New Dallas-based energy company opens Houston office

Todd Short

via Olivia Pulsinelli, Houston Business Journal

Energy Hunter Resources Inc., a new Dallas-based independent oil company focusing on the Eagle Ford and Permian Basin, recently opened a divisional office in Houston, the company announced Sept. 19.

Chairman and CEO Gary Evans, the former CEO of Magnum Hunter Resources, launched Energy Hunter Resources earlier this year, according to reports. Also on Sept. 19, the new company announced it hired three former Magnum Hunter employees for the Houston office, but the office’s location was not provided.

H.C. “Kip” Ferguson has been named executive vice president of exploration and development. He has 28 years of experience in oil and gas and most recently served as executive vice president of Magnum Hunter from October 2009 to this year. He was president of the company’s Eagle Ford Shale division from 2011 until the division was sold for $401 million in April 2013.

Brian Burgher was named senior vice president of land.
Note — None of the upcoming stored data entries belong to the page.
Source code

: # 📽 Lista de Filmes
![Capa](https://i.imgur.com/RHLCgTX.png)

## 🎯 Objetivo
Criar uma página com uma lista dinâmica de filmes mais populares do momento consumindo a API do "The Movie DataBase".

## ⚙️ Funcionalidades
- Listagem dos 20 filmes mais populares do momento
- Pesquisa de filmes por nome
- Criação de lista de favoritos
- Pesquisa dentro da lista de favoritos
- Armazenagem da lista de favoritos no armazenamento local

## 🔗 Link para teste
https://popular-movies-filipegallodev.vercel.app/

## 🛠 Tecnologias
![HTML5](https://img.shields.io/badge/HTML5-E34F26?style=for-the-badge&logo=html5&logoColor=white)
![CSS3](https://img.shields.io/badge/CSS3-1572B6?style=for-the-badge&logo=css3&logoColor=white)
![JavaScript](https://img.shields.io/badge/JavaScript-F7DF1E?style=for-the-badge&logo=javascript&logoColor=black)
His more than 30 years of oil and gas experience has focused on leases, land and legal areas. He served as president of land for Magnum Hunter and was the land manager for the Eagle Ford asset, which was assembled, developed and sold under his leadership.
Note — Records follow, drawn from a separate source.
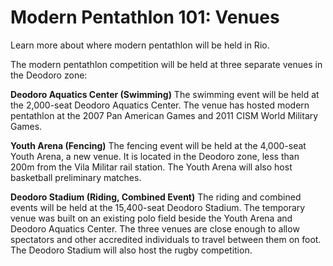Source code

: Modern Pentathlon 101: Venues
=============================

Learn more about where modern pentathlon will be held in Rio.

The modern pentathlon competition will be held at three separate venues in the Deodoro zone:

**Deodoro Aquatics Center (Swimming)**
The swimming event will be held at the 2,000-seat Deodoro Aquatics Center. The venue has hosted modern pentathlon at the 2007 Pan American Games and 2011 CISM World Military Games.

**Youth Arena (Fencing)**
The fencing event will be held at the 4,000-seat Youth Arena, a new venue. It is located in the Deodoro zone, less than 200m from the Vila Militar rail station. The Youth Arena will also host basketball preliminary matches.

**Deodoro Stadium (Riding, Combined Event)**
The riding and combined events will be held at the 15,400-seat Deodoro Stadium. The temporary venue was built on an existing polo field beside the Youth Arena and Deodoro Aquatics Center. The three venues are close enough to allow spectators and other accredited individuals to travel between them on foot. The Deodoro Stadium will also host the rugby competition.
Jason Wilson has been named manager of geology and has more than 20 years of experience in geology and operations across all sectors of Energy Hunter’s target region, the company said. He was part of Magnum Hunter’s Eagle Ford operations team from 2009 to 2013. More recently, he worked for Australia-based New Standard Energy and as an independent consultant for EnCap Investments LP.
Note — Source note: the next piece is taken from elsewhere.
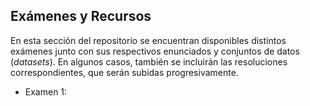 ## Exámenes y Recursos

En esta sección del repositorio se encuentran disponibles distintos exámenes junto con sus respectivos enunciados y conjuntos de datos (*datasets*). En algunos casos, también se incluirán las resoluciones correspondientes, que serán subidas progresivamente.


- Examen 1:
“It’s an exciting time at Energy Hunter Resources,” Evans said in the company’s Sept. 19 statement, noting the news comes “strong off the heels of our successful initial capital raise, our first acquisition and the recently announced board of director appointments.”

In mid-July, Energy Hunter completed a private placement of 3.15 million shares of its common stock, generating aggregate gross proceeds equal to about $3.15 million of new common equity capital. The private placement offering initially consisted of 2.5 million shares, but increased demand caused it to become oversubscribed by 25 percent. At the time, the company also stated it plans to launch an initial public offering, but no further details were provided.